Shwe Wutt Hmon (Myanmar) and Sarah Isabelle Tan (Singapore)

The Objectifs Documentary Award champions Objectifs’ mission to broaden perspectives through image making, by supporting original voices in visual storytelling in Singapore and the wider region. The Award enables photographers to work on new or existing projects, encouraging them to tell stories about their native communities. It welcomes different creative approaches to non-fiction storytelling, from conventional documentary photography to visual experiments. Projects may be presented in still images or use multimedia.

The successful recipients will be given professional and financial support to work on their projects over a 6 month-long period. The final works will exhibited at Objectifs in conjunction with our documentary programme, Stories That Matter in March – April 2021.

The awardee was selected by a panel of five jury members:


OPEN CATEGORY – SHWE WUTT HMON

Shwe Wutt Hmon will work with curator Guo-Liang Tan, on an exhibition.

Shwe Wutt Hmon (b.1986) divides her time between photography and developmental work. Shwe is a freelance documentary photographer based in Yangon, Myanmar, and is an independent researcher for UN agencies and international organizations.

Shwe’s works focus on collective identity, personal and family relationships, documenting the history of places and people, and changes in environment and urbanization. She tells personal stories from which she connects and examines larger social and societal issues, using photography as her main medium.

Shwe is one of the founding members of a Myanmar based women photographer collective, Thuma Collective, which is dedicated to visual storytelling. She was a part of Thuma Collective’s debut exhibition “Us & Beyond” in 2018 and second collective exhibition “Disclosure” in 2019. With Thuma Collective, Shwe has published two collective photo books, Us & Beyond, self-published by Thuma Collective and Bridging the Naf, funded by the Norwegian People’s Aid.

Shwe was a participant in 13th Angkor Photo’s professional workshop in 2017. Her work I Wish You Were There, was shown at the Women in Photography 2017 slideshow projection: Asian Women Photographer’s Showcase at Objectifs, Singapore.
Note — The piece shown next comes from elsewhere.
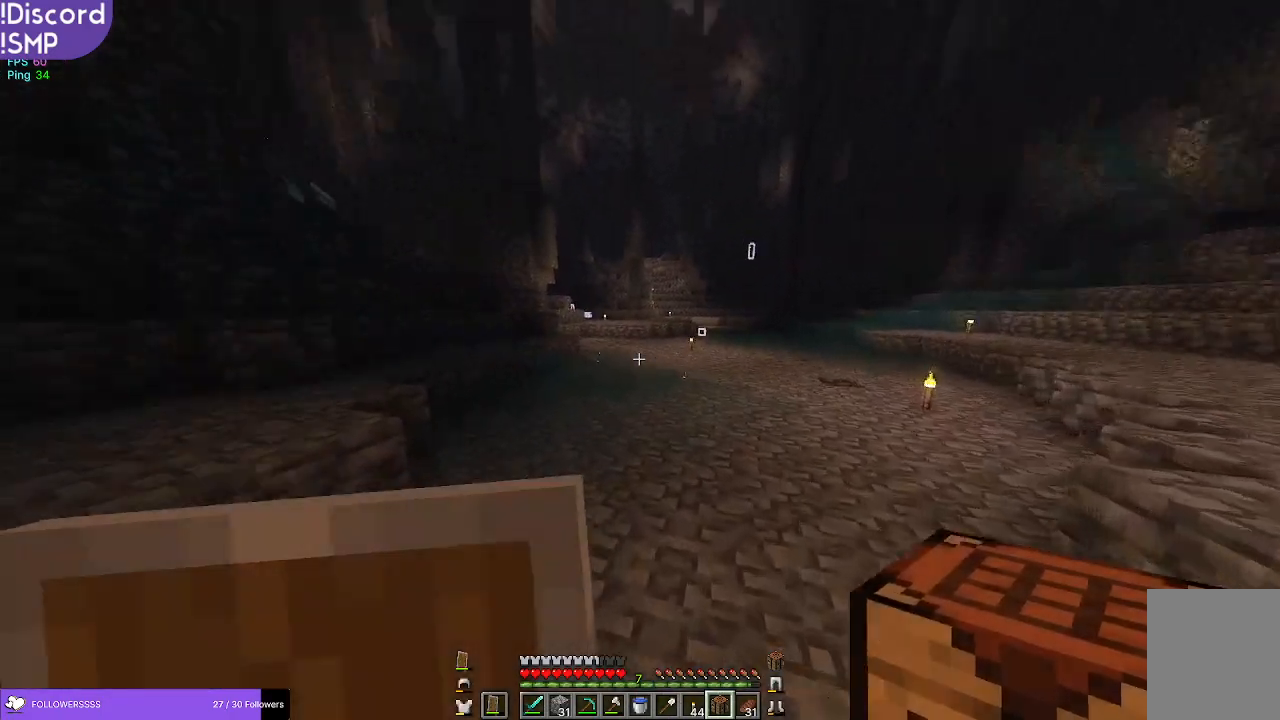
{"keys": ["d"], "mouse": [], "events": [[50, "w", "up"]]}
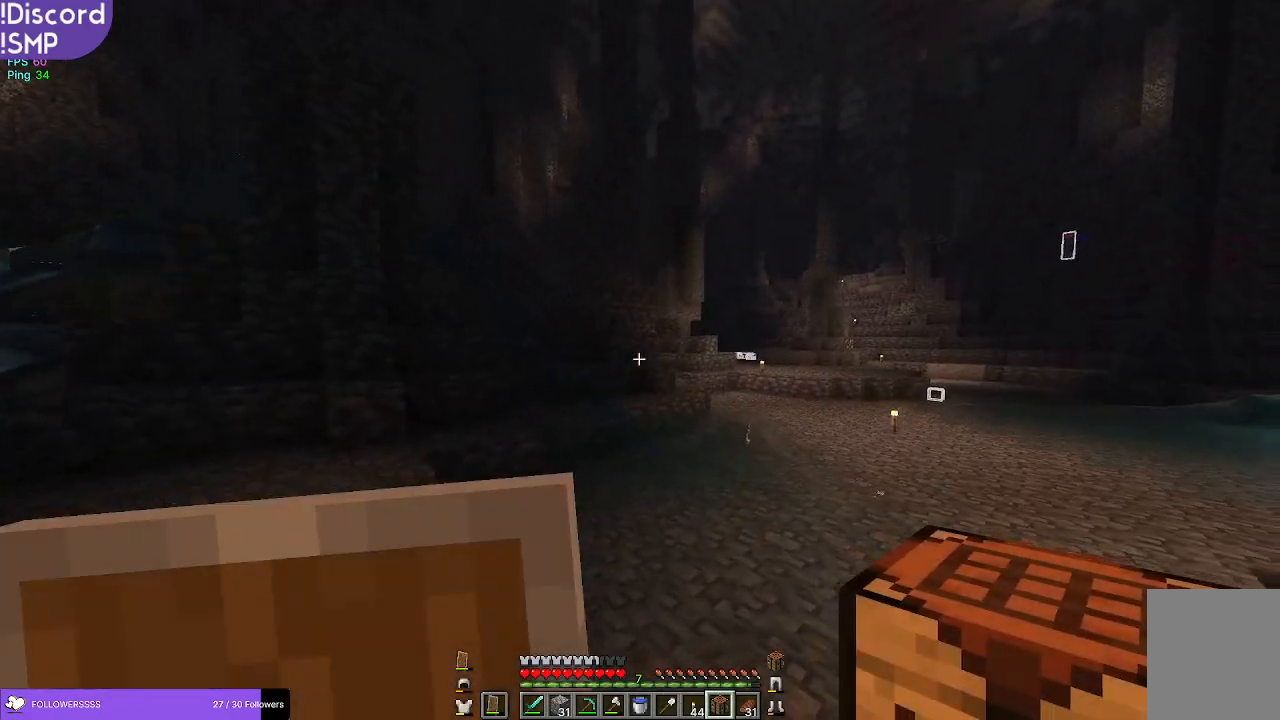
{"keys": ["d"], "mouse": [], "events": []}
Shwe was a mentee in Invisible Photographer Asia’s Mentorship Program in 2018, and was selected for South Asia Incubator 1 at Photo Kathmandu 2018. She is currently a mentee in Women Photograph’s Mentorship Class for 2019-2020. She completed her first artist residency at Villa Sträuli in Winterthur, Switzerland, in early 2020, supported by Pro Helvetia Swiss Arts Council, New Delhi.

Project description

Dear Virus is a work about how the artist’s sister is using art to manage her mental illness, and how Shwe is coping with living with her parents and sister during the Covid-19 pandemic through photography. In the process, Shwe and her sister began a collaboration where her sister paints and colors on the photographic prints, which document her sister’s life at home. As the artist says, “We both don’t know what we two are collaborating on. Maybe we don’t have a purpose. We are just on a journey. We are on a journey together after all.”
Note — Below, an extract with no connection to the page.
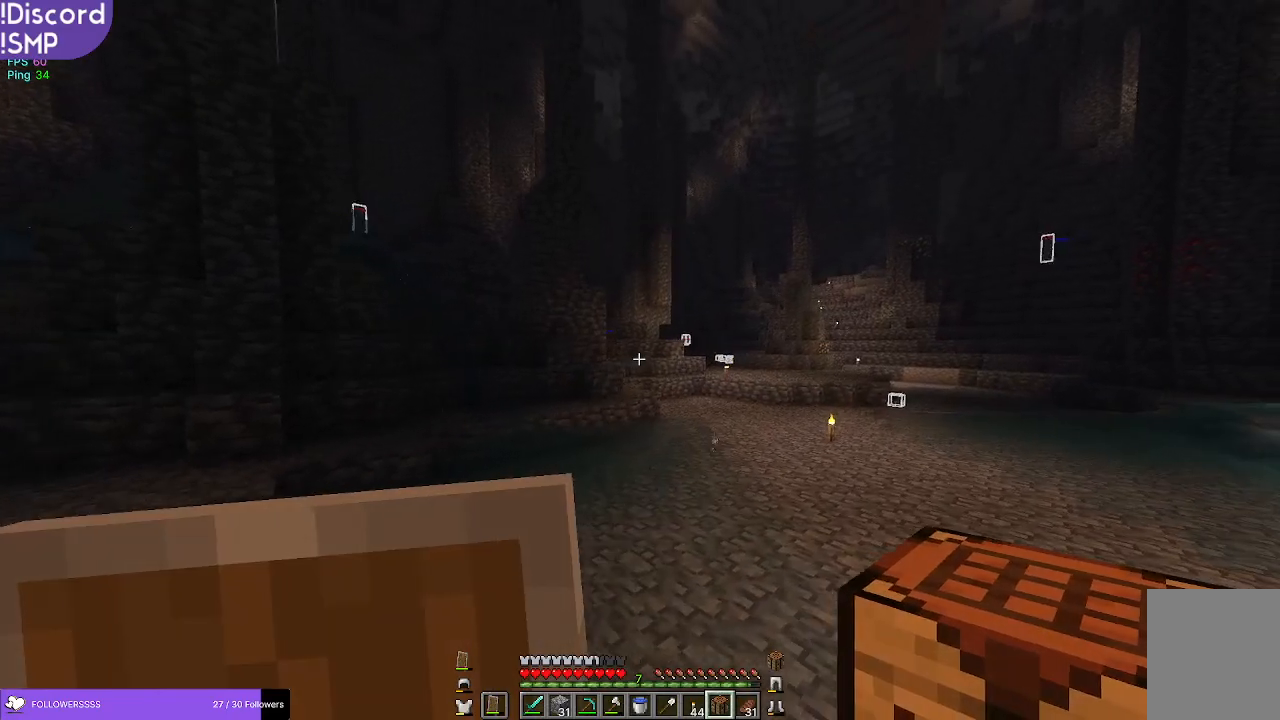
{"keys": ["d"], "mouse": [], "events": []}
EMERGING CATEGORY – SARAH ISABELLE TAN

Sarah Isabelle Tan will undergo a six-month long mentorship with photographer Veejay Villafranca.

Sarah Isabelle Tan is an artist whose work delves into the ontology of the photographic, navigating between nuances of the tangible and intangible. She is particularly interested in the materiality of the photograph and its (re)representation of things. Through personal encounters of loss, memory, fleeting moments, and a longing to possess what is always beyond reach, Sarah’s practice is driven by an open-ended inquisition and contemplation. She graduated from the London College of Communication in 2019 with a Bachelor of Arts, First Class Honours in Photography.

Project description

Alaga (Tagalog)
noun: pet, ward, person, animal or thing being taken care of
associated with: to raise, to nurture, to protect, custody, to care for, to look after

As the end of her nanny’s contract of service approaches, the artist contemplates the place she has come to inhabit within their relationship throughout the years. Tracing the fleeting impermanence of lived moments between two women, Alaga explores the connection that is embedded in the spaces they have shared and occupied, deliberating the notion of family; the intimacy and distance that hinges on it and the childhood vacillation between dependence and independence. The work reflects upon the complexities of the roles an individual plays, the sacrifices it encompasses and how it shapes a life lived. Drawing on personal histories and family archives, journal entries and a series of images and text made by both the artist and her nanny, Alaga is a manifestation of a tangible source of collective memory, stories, an ode to a shared life and a human connection across distance and time.